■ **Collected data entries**
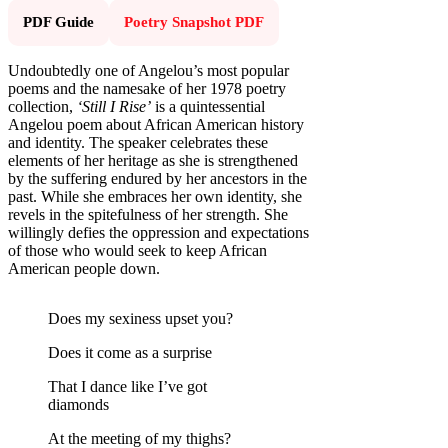
PDF Guide
Poetry Snapshot PDF
Undoubtedly one of Angelou’s most popular
poems and the namesake of her 1978 poetry
collection,
‘Still I Rise’
is a quintessential
Angelou poem about African American history
and identity. The speaker celebrates these
elements of her heritage as she is strengthened
by the suffering endured by her ancestors in the
past. While she embraces her own identity, she
revels in the spitefulness of her strength. She
willingly defies the oppression and expectations
of those who would seek to keep African
American people down.
Does my sexiness upset you?
Does it come as a surprise
That I dance like I’ve got
diamonds
At the meeting of my thighs?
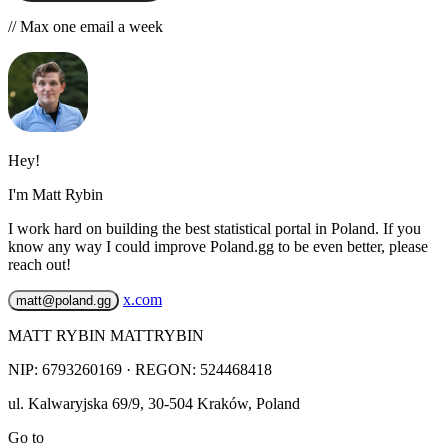
// Max one email a week
Hey!
I'm Matt Rybin
I work hard on building the best statistical portal in Poland. If you
know any way I could improve Poland.gg to be even better, please
reach out!
x.com
matt@poland.gg
MATT RYBIN MATTRYBIN
NIP:
6793260169
· REGON: 524468418
ul. Kalwaryjska 69/9
,
30-504
Kraków
,
Poland
Go to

■ **Work to complete**
Copy out every line of the entries from the one containing "email a week" through the last line, both included, with no changes.

■ **Result below**
// Max one email a week
Hey!
I'm Matt Rybin
I work hard on building the best statistical portal in Poland. If you
know any way I could improve Poland.gg to be even better, please
reach out!
x.com
matt@poland.gg
MATT RYBIN MATTRYBIN
NIP:
6793260169
· REGON: 524468418
ul. Kalwaryjska 69/9
,
30-504
Kraków
,
Poland
Go to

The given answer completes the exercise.